Carey Gillam is a longtime investigative journalist, author, speaker, and environmental researcher. She is a member of the Society of Environmental Journalists – Freedom of Information Task Force and the North American Agricultural Journalists. Gillam’s book Whitewash – The Story of a Weed Killer, Cancer and the Corruption of Science, and her ongoing reporting and writing, has led her to become recognized as an international expert on corporate control of agriculture and the health and environmental impacts of a pesticide-dependent food system.

Where did you grow up and what was your childhood like? Did you have any particular experiences/stories that shaped your adult life?

My family moved frequently due to my father’s extensive travel and always-changing business career. Twice during my childhood, however, we lived in my mother’s hometown, a small rural Kansas community where I ended up graduating high school. It was a wonderful experience, transferring from a busy Dallas middle school to a much more down-to-earth, community for my high school years. Moving so much – 9 times by the time I was 18 – acquainted me with different parts of the country, different customs and cultures, and widely contrasting political views. I learned to appreciate the differences and to see debate and dissent not as something to avoid, but something to embrace as necessary for advancing ideas and policies.

What is something you wish you would’ve realized earlier in your life?

I wish I had learned the art of compromise and restraint – I still could use more of both.

What are bad recommendations you hear in your profession or area of expertise?

I am incensed by ‘new media’ ideals that teach your journalists that the most important measure of a story’s value is how many “clicks” it gets on the Internet. The focus is not on the accuracy and relevance of a story but rather on how to make it go “viral.” I see a real erosion in the tenets of good journalism.

Tell me about one of the darker periods you’ve experienced in life. How you came out of it and what you learned from it?

The two darkest periods of my life occurred when I went through a divorce with two young children many years ago and more recently when my father died from brain cancer. Both events involved deep grief and loss and emotional struggles that at times seemed unbearable. I have a plaque I keep on my desk with a saying I have found very helpful: “The only way out is through.” And I have found it is so true. You cannot avoid the hard parts of life; they are just as important as the easy, fun, joyful periods. So even when it’s hard, get up every morning, tend to your duties, and seek always to be the best version of yourself possible.

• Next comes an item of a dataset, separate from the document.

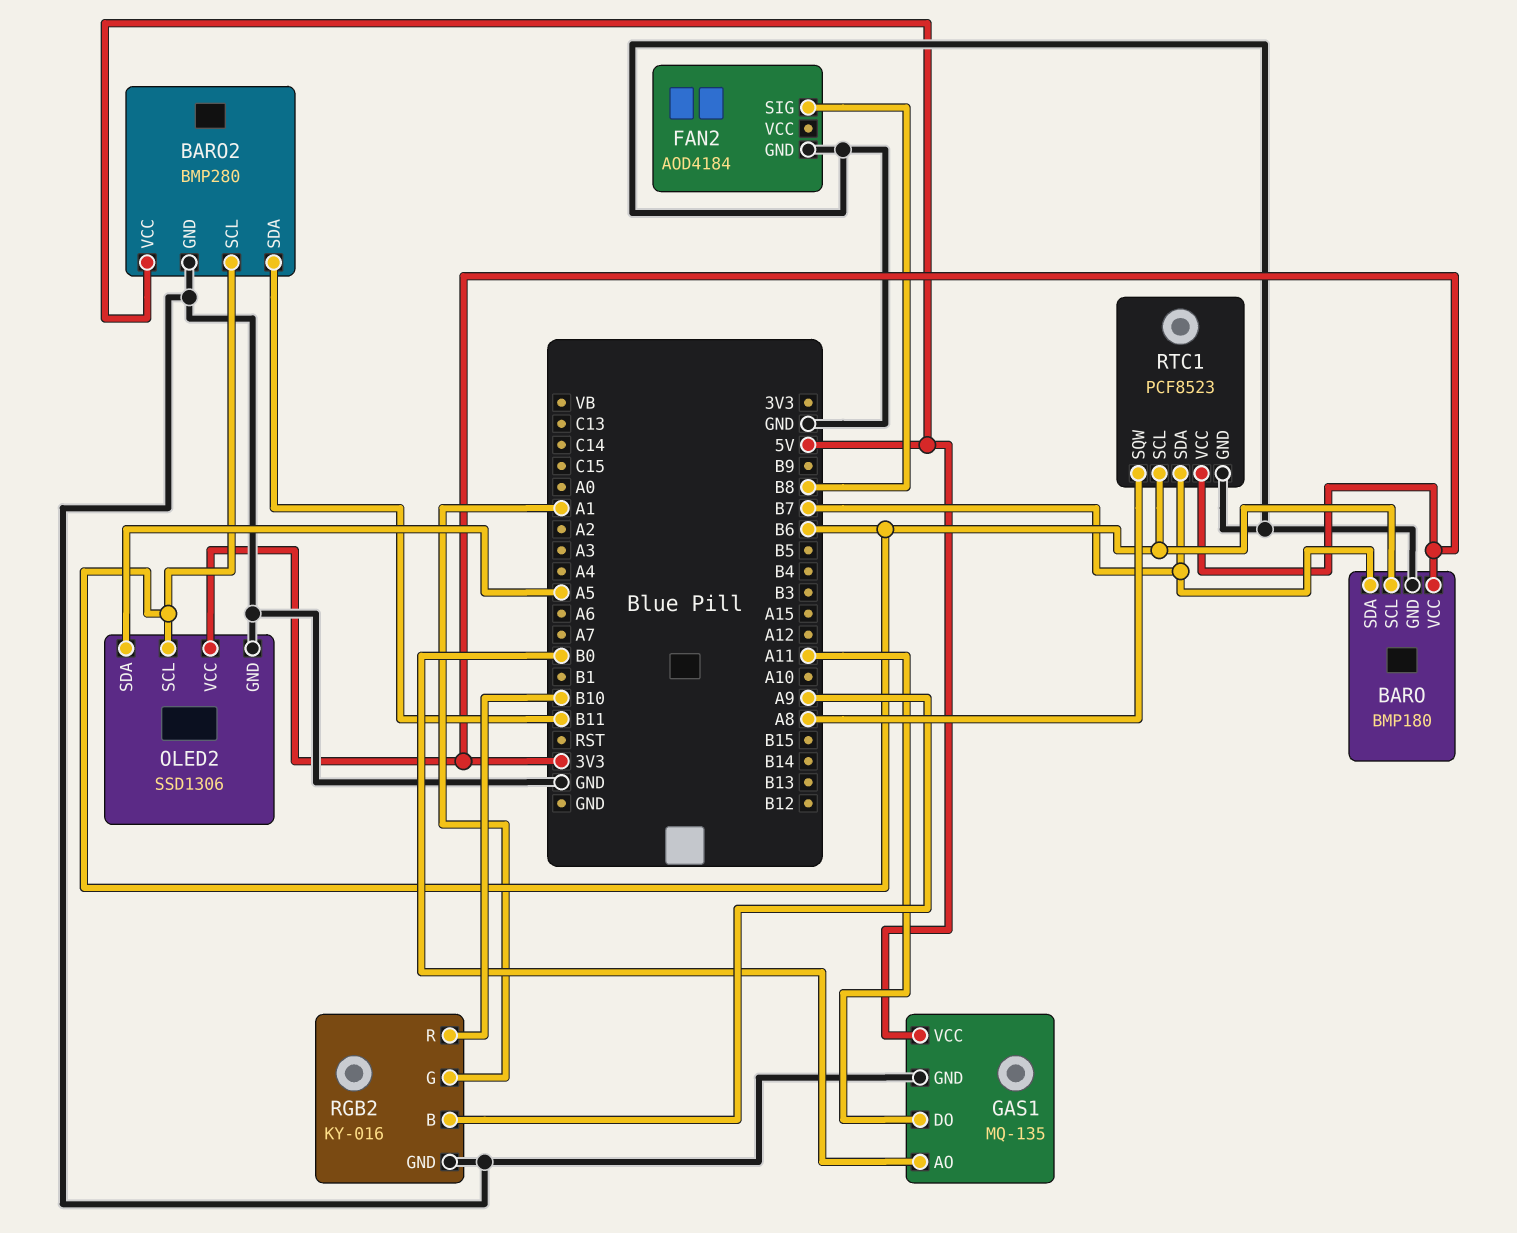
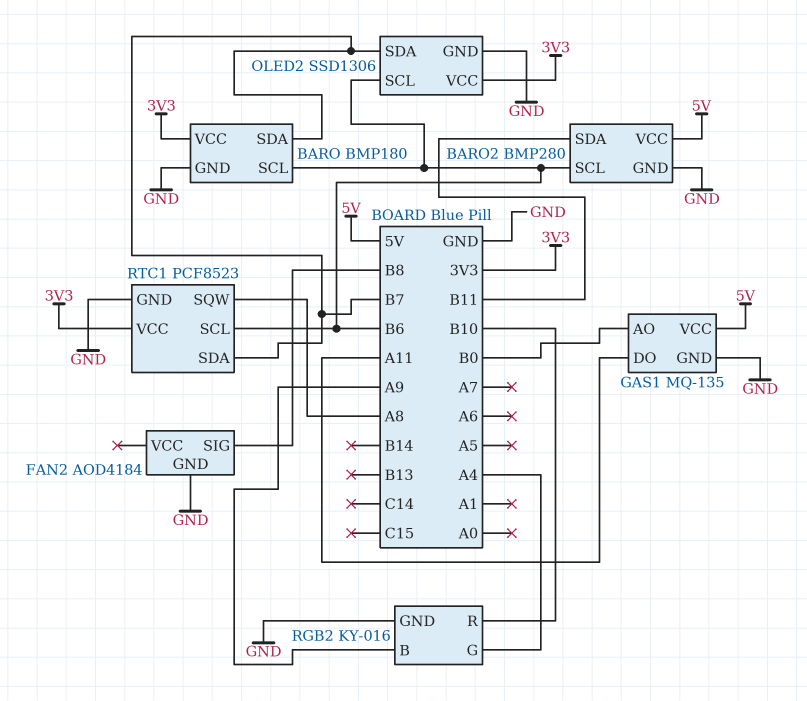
OLED2 pin SDA: A5 -> B7
RGB2 pin G: A1 -> A4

What is one thing that you do that you feel has been the biggest contributor to your success so far?

How about two things: First, tenacity, not taking no for an answer. If someone or something gets in the way of my goals, I find another path to those same goals. And second: I don’t fear conflict. I think conflict – in a reasoned, respectful manner – is often essential to success. Too many powerful individuals think they can bully or otherwise intimidate people, especially women, into acceptance of unfair or otherwise unsatisfactory circumstances. Refusing to be cowed into passiveness is key.

What is your morning routine?

For most of my adult life, my routine has started with a good hard workout. Typically I rise at 5 a.m. or possibly as late as 6, hit the gym, get in at least a good hour of cardio and weightlifting, more if I have more time, and then shower and take on days filled with kids and work. Working out is so essential to my mental and physical well-being. My father worked out three times a week well into his 80s, up until just a few weeks before his death.

What habit or behavior that you have pursued for a few years has most improved your life?

Maintaining my health -and that of my family – is a top priority and as such, I’ve become increasingly focused on eating organic foods, whole foods and avoiding processed as much as possible. Not only does this practice support more sustainable practices for protecting the environment, but it helps protect the health of my children, I dearly hope.

What are your strategies for being productive and using your time most efficiently?

I make myself a ‘to-do’ list every day and also keep a large calendar on my desk where I write down appointments, deadlines, events, interviews, goals, etc. I include both personal and professional items. My daily workout is on my to-do list, for example. It’s a self-rewarding practice because I feel good, productive after I cross off each item on my daily lists.

What book(s) have influenced your life the most? Why?

So many books have stolen my heart, or spurred my ambition. I have been influenced by Molly Ivins, who wrote many books about politics and being a thick-skinned journalist who did not back down from a fight; I hope I learned some writing skills from reading “All Over But The Shoutin’’ and other beautifully written books; and I was inspired into journalism by “All The President’s Men,” by Washington Post reporters Carl Bernstein and Bob Woodward who doggedly uncovered the Watergate scandal. The stories that have always most appealed to me are those about people who refuse to give up in the face of adversity. Tenacity is critical for a journalist.

Do you have any quotes you live by or think of often?

I have most often found myself looking to, and inspired by, the words of an American anthropologist and author Margaret Mead:
“Never doubt that a small group of thoughtful, committed citizens can change the world; indeed, it’s the only thing that ever has.”